Items from a dataset
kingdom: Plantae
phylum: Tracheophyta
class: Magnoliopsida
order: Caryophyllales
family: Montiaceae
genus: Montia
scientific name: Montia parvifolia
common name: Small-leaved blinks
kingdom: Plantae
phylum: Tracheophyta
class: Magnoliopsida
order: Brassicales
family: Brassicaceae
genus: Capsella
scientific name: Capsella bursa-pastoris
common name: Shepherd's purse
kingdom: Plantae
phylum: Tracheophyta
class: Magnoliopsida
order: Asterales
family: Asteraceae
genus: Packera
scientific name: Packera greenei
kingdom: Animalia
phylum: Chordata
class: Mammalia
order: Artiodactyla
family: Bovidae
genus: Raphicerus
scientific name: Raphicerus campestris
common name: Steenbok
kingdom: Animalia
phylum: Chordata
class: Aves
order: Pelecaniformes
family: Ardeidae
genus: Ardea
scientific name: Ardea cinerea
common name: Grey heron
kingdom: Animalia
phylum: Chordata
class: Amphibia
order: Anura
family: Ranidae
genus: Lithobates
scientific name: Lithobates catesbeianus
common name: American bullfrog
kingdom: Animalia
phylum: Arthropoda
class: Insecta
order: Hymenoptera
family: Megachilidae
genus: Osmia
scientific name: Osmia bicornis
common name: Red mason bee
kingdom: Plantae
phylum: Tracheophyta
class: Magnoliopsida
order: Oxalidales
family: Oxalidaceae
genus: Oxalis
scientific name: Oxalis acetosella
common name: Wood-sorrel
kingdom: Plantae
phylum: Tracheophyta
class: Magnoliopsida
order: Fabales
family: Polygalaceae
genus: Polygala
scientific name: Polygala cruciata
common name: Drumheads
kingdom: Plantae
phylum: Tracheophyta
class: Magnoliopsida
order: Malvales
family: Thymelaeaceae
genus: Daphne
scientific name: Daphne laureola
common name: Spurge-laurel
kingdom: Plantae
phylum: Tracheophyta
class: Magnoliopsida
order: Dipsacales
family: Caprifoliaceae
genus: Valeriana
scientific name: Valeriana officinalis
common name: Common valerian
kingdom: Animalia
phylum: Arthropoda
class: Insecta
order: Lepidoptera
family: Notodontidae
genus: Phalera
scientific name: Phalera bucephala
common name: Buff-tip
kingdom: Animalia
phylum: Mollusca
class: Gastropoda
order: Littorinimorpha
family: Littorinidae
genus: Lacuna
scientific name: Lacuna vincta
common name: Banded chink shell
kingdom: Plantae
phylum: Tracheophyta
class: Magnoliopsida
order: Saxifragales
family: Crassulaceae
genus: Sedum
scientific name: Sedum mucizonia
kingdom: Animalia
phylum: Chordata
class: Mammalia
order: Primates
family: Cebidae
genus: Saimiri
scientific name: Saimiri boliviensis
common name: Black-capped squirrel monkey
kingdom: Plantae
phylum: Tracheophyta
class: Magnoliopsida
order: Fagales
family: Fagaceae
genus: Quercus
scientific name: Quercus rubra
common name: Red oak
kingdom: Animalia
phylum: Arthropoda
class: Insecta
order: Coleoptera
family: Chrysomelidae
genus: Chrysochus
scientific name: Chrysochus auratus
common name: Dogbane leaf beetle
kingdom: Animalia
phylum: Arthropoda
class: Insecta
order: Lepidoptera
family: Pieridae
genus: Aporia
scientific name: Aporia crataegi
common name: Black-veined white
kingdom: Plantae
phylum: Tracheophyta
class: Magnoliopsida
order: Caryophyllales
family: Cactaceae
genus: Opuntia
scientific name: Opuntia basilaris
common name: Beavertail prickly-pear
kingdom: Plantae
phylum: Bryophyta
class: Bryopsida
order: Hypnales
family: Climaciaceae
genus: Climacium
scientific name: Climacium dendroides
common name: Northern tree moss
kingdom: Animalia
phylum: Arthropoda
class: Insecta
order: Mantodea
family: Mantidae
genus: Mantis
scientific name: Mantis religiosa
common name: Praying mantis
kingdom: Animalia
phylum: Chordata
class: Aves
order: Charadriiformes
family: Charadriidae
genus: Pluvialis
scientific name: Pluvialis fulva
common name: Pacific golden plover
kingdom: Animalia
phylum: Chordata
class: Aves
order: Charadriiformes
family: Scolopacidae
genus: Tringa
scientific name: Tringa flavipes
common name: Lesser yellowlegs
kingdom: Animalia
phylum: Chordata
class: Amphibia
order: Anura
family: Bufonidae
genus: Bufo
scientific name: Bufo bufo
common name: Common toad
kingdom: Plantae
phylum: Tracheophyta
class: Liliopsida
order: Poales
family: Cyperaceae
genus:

▸ **REQUIREMENTS**
Output every line of the items above as a Markdown table with two columns, Row and Line. Number each row and leave out any blank lines.

▸ **FINISHED ANSWER**
| Row | Line |
|---|---|
| 1 | kingdom: Plantae |
| 2 | phylum: Tracheophyta |
| 3 | class: Magnoliopsida |
| 4 | order: Caryophyllales |
| 5 | family: Montiaceae |
| 6 | genus: Montia |
| 7 | scientific name: Montia parvifolia |
| 8 | common name: Small-leaved blinks |
| 9 | kingdom: Plantae |
| 10 | phylum: Tracheophyta |
| 11 | class: Magnoliopsida |
| 12 | order: Brassicales |
| 13 | family: Brassicaceae |
| 14 | genus: Capsella |
| 15 | scientific name: Capsella bursa-pastoris |
| 16 | common name: Shepherd's purse |
| 17 | kingdom: Plantae |
| 18 | phylum: Tracheophyta |
| 19 | class: Magnoliopsida |
| 20 | order: Asterales |
| 21 | family: Asteraceae |
| 22 | genus: Packera |
| 23 | scientific name: Packera greenei |
| 24 | kingdom: Animalia |
| 25 | phylum: Chordata |
| 26 | class: Mammalia |
| 27 | order: Artiodactyla |
| 28 | family: Bovidae |
| 29 | genus: Raphicerus |
| 30 | scientific name: Raphicerus campestris |
| 31 | common name: Steenbok |
| 32 | kingdom: Animalia |
| 33 | phylum: Chordata |
| 34 | class: Aves |
| 35 | order: Pelecaniformes |
| 36 | family: Ardeidae |
| 37 | genus: Ardea |
| 38 | scientific name: Ardea cinerea |
| 39 | common name: Grey heron |
| 40 | kingdom: Animalia |
| 41 | phylum: Chordata |
| 42 | class: Amphibia |
| 43 | order: Anura |
| 44 | family: Ranidae |
| 45 | genus: Lithobates |
| 46 | scientific name: Lithobates catesbeianus |
| 47 | common name: American bullfrog |
| 48 | kingdom: Animalia |
| 49 | phylum: Arthropoda |
| 50 | class: Insecta |
| 51 | order: Hymenoptera |
| 52 | family: Megachilidae |
| 53 | genus: Osmia |
| 54 | scientific name: Osmia bicornis |
| 55 | common name: Red mason bee |
| 56 | kingdom: Plantae |
| 57 | phylum: Tracheophyta |
| 58 | class: Magnoliopsida |
| 59 | order: Oxalidales |
| 60 | family: Oxalidaceae |
| 61 | genus: Oxalis |
| 62 | scientific name: Oxalis acetosella |
| 63 | common name: Wood-sorrel |
| 64 | kingdom: Plantae |
| 65 | phylum: Tracheophyta |
| 66 | class: Magnoliopsida |
| 67 | order: Fabales |
| 68 | family: Polygalaceae |
| 69 | genus: Polygala |
| 70 | scientific name: Polygala cruciata |
| 71 | common name: Drumheads |
| 72 | kingdom: Plantae |
| 73 | phylum: Tracheophyta |
| 74 | class: Magnoliopsida |
| 75 | order: Malvales |
| 76 | family: Thymelaeaceae |
| 77 | genus: Daphne |
| 78 | scientific name: Daphne laureola |
| 79 | common name: Spurge-laurel |
| 80 | kingdom: Plantae |
| 81 | phylum: Tracheophyta |
| 82 | class: Magnoliopsida |
| 83 | order: Dipsacales |
| 84 | family: Caprifoliaceae |
| 85 | genus: Valeriana |
| 86 | scientific name: Valeriana officinalis |
| 87 | common name: Common valerian |
| 88 | kingdom: Animalia |
| 89 | phylum: Arthropoda |
| 90 | class: Insecta |
| 91 | order: Lepidoptera |
| 92 | family: Notodontidae |
| 93 | genus: Phalera |
| 94 | scientific name: Phalera bucephala |
| 95 | common name: Buff-tip |
| 96 | kingdom: Animalia |
| 97 | phylum: Mollusca |
| 98 | class: Gastropoda |
| 99 | order: Littorinimorpha |
| 100 | family: Littorinidae |
| 101 | genus: Lacuna |
| 102 | scientific name: Lacuna vincta |
| 103 | common name: Banded chink shell |
| 104 | kingdom: Plantae |
| 105 | phylum: Tracheophyta |
| 106 | class: Magnoliopsida |
| 107 | order: Saxifragales |
| 108 | family: Crassulaceae |
| 109 | genus: Sedum |
| 110 | scientific name: Sedum mucizonia |
| 111 | kingdom: Animalia |
| 112 | phylum: Chordata |
| 113 | class: Mammalia |
| 114 | order: Primates |
| 115 | family: Cebidae |
| 116 | genus: Saimiri |
| 117 | scientific name: Saimiri boliviensis |
| 118 | common name: Black-capped squirrel monkey |
| 119 | kingdom: Plantae |
| 120 | phylum: Tracheophyta |
| 121 | class: Magnoliopsida |
| 122 | order: Fagales |
| 123 | family: Fagaceae |
| 124 | genus: Quercus |
| 125 | scientific name: Quercus rubra |
| 126 | common name: Red oak |
| 127 | kingdom: Animalia |
| 128 | phylum: Arthropoda |
| 129 | class: Insecta |
| 130 | order: Coleoptera |
| 131 | family: Chrysomelidae |
| 132 | genus: Chrysochus |
| 133 | scientific name: Chrysochus auratus |
| 134 | common name: Dogbane leaf beetle |
| 135 | kingdom: Animalia |
| 136 | phylum: Arthropoda |
| 137 | class: Insecta |
| 138 | order: Lepidoptera |
| 139 | family: Pieridae |
| 140 | genus: Aporia |
| 141 | scientific name: Aporia crataegi |
| 142 | common name: Black-veined white |
| 143 | kingdom: Plantae |
| 144 | phylum: Tracheophyta |
| 145 | class: Magnoliopsida |
| 146 | order: Caryophyllales |
| 147 | family: Cactaceae |
| 148 | genus: Opuntia |
| 149 | scientific name: Opuntia basilaris |
| 150 | common name: Beavertail prickly-pear |
| 151 | kingdom: Plantae |
| 152 | phylum: Bryophyta |
| 153 | class: Bryopsida |
| 154 | order: Hypnales |
| 155 | family: Climaciaceae |
| 156 | genus: Climacium |
| 157 | scientific name: Climacium dendroides |
| 158 | common name: Northern tree moss |
| 159 | kingdom: Animalia |
| 160 | phylum: Arthropoda |
| 161 | class: Insecta |
| 162 | order: Mantodea |
| 163 | family: Mantidae |
| 164 | genus: Mantis |
| 165 | scientific name: Mantis religiosa |
| 166 | common name: Praying mantis |
| 167 | kingdom: Animalia |
| 168 | phylum: Chordata |
| 169 | class: Aves |
| 170 | order: Charadriiformes |
| 171 | family: Charadriidae |
| 172 | genus: Pluvialis |
| 173 | scientific name: Pluvialis fulva |
| 174 | common name: Pacific golden plover |
| 175 | kingdom: Animalia |
| 176 | phylum: Chordata |
| 177 | class: Aves |
| 178 | order: Charadriiformes |
| 179 | family: Scolopacidae |
| 180 | genus: Tringa |
| 181 | scientific name: Tringa flavipes |
| 182 | common name: Lesser yellowlegs |
| 183 | kingdom: Animalia |
| 184 | phylum: Chordata |
| 185 | class: Amphibia |
| 186 | order: Anura |
| 187 | family: Bufonidae |
| 188 | genus: Bufo |
| 189 | scientific name: Bufo bufo |
| 190 | common name: Common toad |
| 191 | kingdom: Plantae |
| 192 | phylum: Tracheophyta |
| 193 | class: Liliopsida |
| 194 | order: Poales |
| 195 | family: Cyperaceae |
| 196 | genus: |